▶ [Dataset extract]
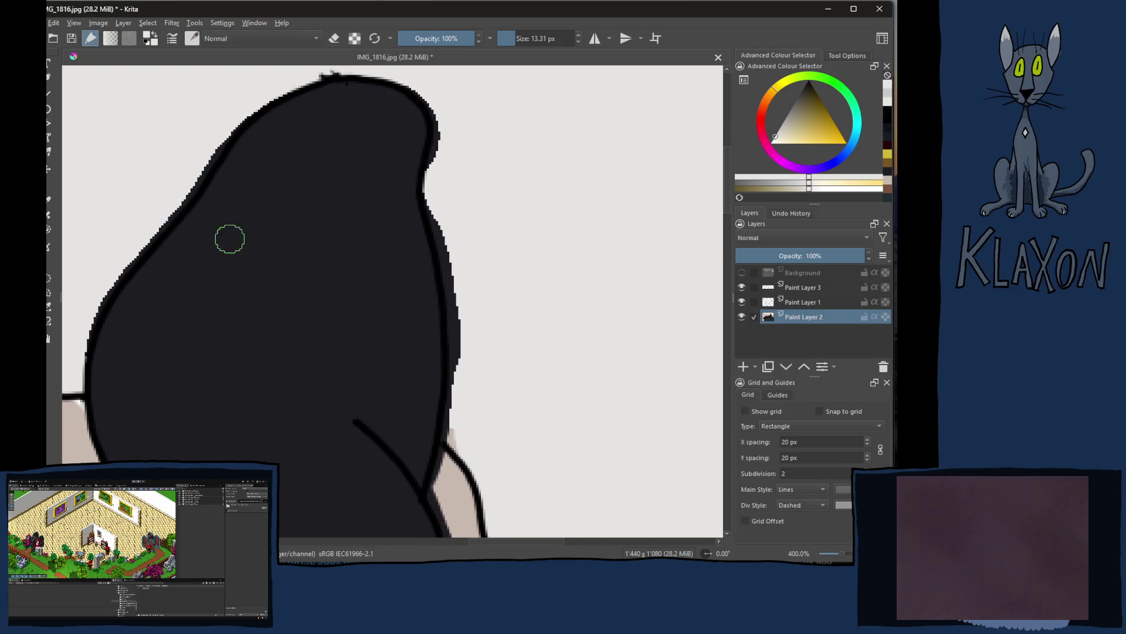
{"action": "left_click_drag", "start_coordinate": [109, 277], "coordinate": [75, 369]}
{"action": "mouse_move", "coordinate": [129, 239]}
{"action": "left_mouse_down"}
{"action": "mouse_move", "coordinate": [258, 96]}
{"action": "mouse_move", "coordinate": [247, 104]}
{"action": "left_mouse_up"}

▶ [Exercise description]
Please output the material as written, apart from the images.

▶ [Exercise answer]
{"action": "left_click_drag", "start_coordinate": [109, 277], "coordinate": [75, 369]}
{"action": "mouse_move", "coordinate": [129, 239]}
{"action": "left_mouse_down"}
{"action": "mouse_move", "coordinate": [258, 96]}
{"action": "mouse_move", "coordinate": [247, 104]}
{"action": "left_mouse_up"}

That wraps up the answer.